One of the major issues that I’ve found to be holding learners back from excelling at exams is the problem with retention of information after their in-class tests: whilst they may revise and practice for the actual test, their effort in keeping that knowledge fresh or making use of the exam result after it has happened is often disappointing.
The research into how we make memories indicates that it is the process of repeating the learning that causes information to be stored in long term memory, and the practical application of this that feeds those skills into working memory. What we need to be doing then is making the grade scored for each assessment less important that what we learned about the students’ recall and use of those facts to inform both the teaching and the revision strategies.
The first thing to tackle is the initial response of students to your exam marking: for most students the only thing that really matters is seeing that grade. They instantly decide if they’re happy with it or not then completely forget about the exam content, marking it up as a success or failure and moving on. In both cases the act of reducing all that learning down to a simple binary state can mean that students simply repeat the exact process of revision for future assessments without making changes.
One method of doing this is an exam reflection activity. Still go through the questions, still hand out grades, but force the students to actually reflect on what they’ve achieved. One strategy for this is Question Level Analysis: traditionally this involves keeping a record of every mark on every question for every student and using it to inform your teaching of which subject to cover again.

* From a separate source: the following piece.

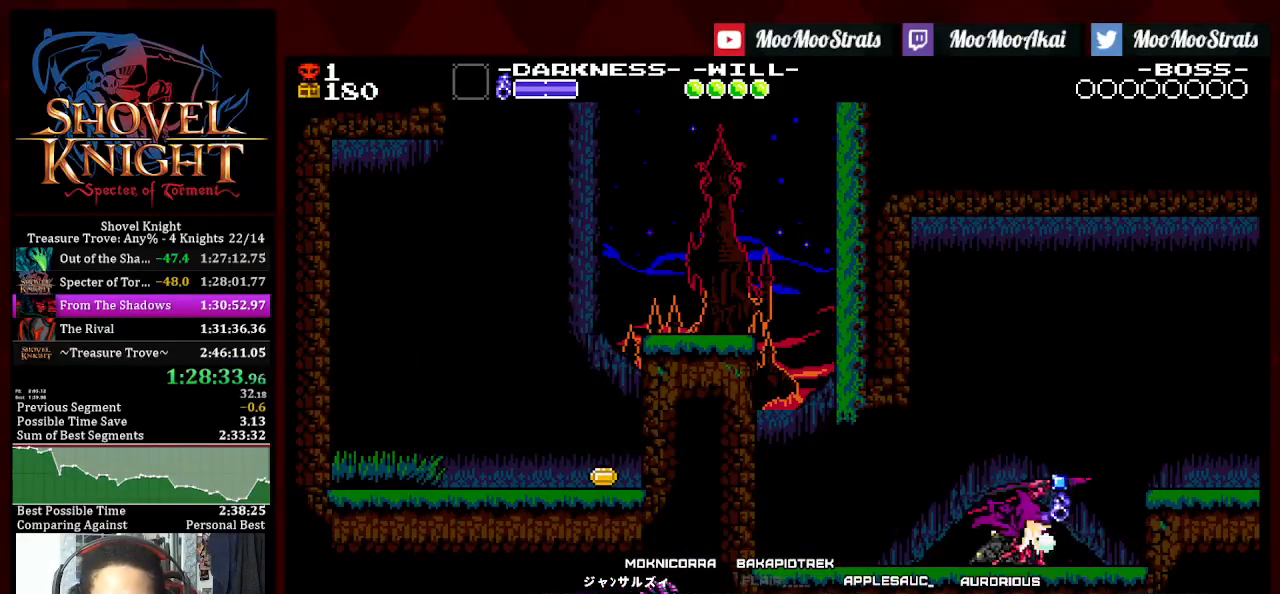
{"buttons": ["DPAD_RIGHT"], "left_stick": "center", "right_stick": "center", "events": [[217, "CROSS", "up"]]}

This tool is too detailed to be much use with students directly, what works a little better is to group the results of the questions into topics and present percentage grades for each of the topics.

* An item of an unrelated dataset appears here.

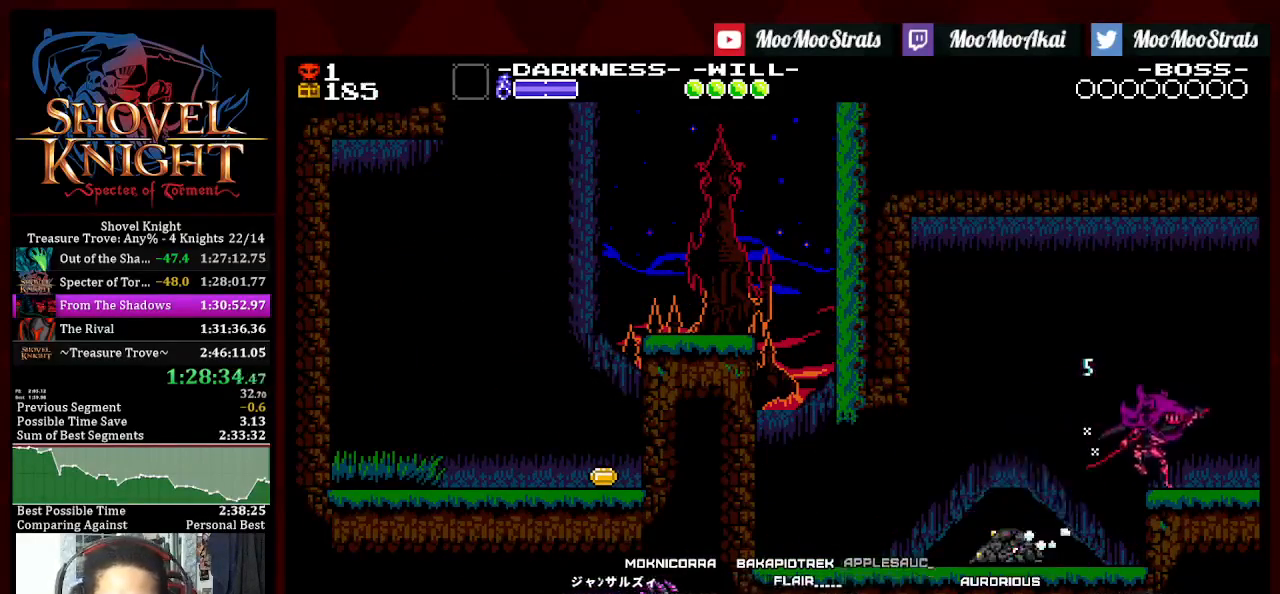
{"buttons": ["DPAD_RIGHT"], "left_stick": "center", "right_stick": "center", "events": []}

Showing this data directly to the student really allows them to get an understanding for which areas of learning they succeeded in and which areas that they need to improve.
This is reasonably straightforward to set up in a spreadsheet, demonstrating a simple percentage for each of the areas of learning that the exam covered. It simply allows an overview that works particularly well when used with the following sheet.
Once each exam has been sat, the results returned and you’ve gone through the questions with your group; then going through something like the sheet above will force the students to engage with that so-difficult reflection on how the exam actually went. Please don’t feel that you have to replicate the questions on this sheet by they’re a reasonable attempt (and a fourth iteration) to get students to think about how they could do better from a variety of places.
Firstly, the WWW and EBI are swapped for What Went Well? And What Went Badly? – the language here is specifically chosen to have more emotional resonance with the student so that they are more likely to value the list of problems. All of this can be informed from the QLA that you have performed and allows the students to not only identify which sections they performed poorly on, but using the remainder of the questions on the page it allows them to identify why and how they can improve.
What we’re basically doing is holding the students’ hands as they move themselves through a process of self evaluation and planning the next stage of their learning.
We’re asking questions about the time they need to use, what techniques they could try, even who amongst their friends and family could help them and how – all of these are techniques that can have impact and are often not used by the weakest students.
One of the most important things at this stage is to set a date for another test on the same topics, so that students can work to a deadline with the improvements they claim to want to make. When the next test happens you can perform the same QLA and reflection activity but the important thing on the second run is to compare this achievement to their previous attempt and make the students accountable for the changes they wanted to make. Celebrate success as much as possible.
By walking the student through the model for self evaluation, self reflection and planning for improvement then students are more likely to start to internalise this process and see the benefits of it. In looking at comparison data between two groups of similar ability over two years, class A that used the traditional methods and class B who used QLA and Reflection you can see that class B had more consistent and refined improvements in their unit-to-unit scores, compared to class B who were more variable and actually seemed to get worse in their exam technique for the first three topics.
This leads me to believe that the techniques of reflection and QLA do work, they’re not quite the be-all and end-all but they do have a noticeable impact on the long term and lead to more consistent results.
This is just the data from two groups though, why not give this a try yourself and report back your findings?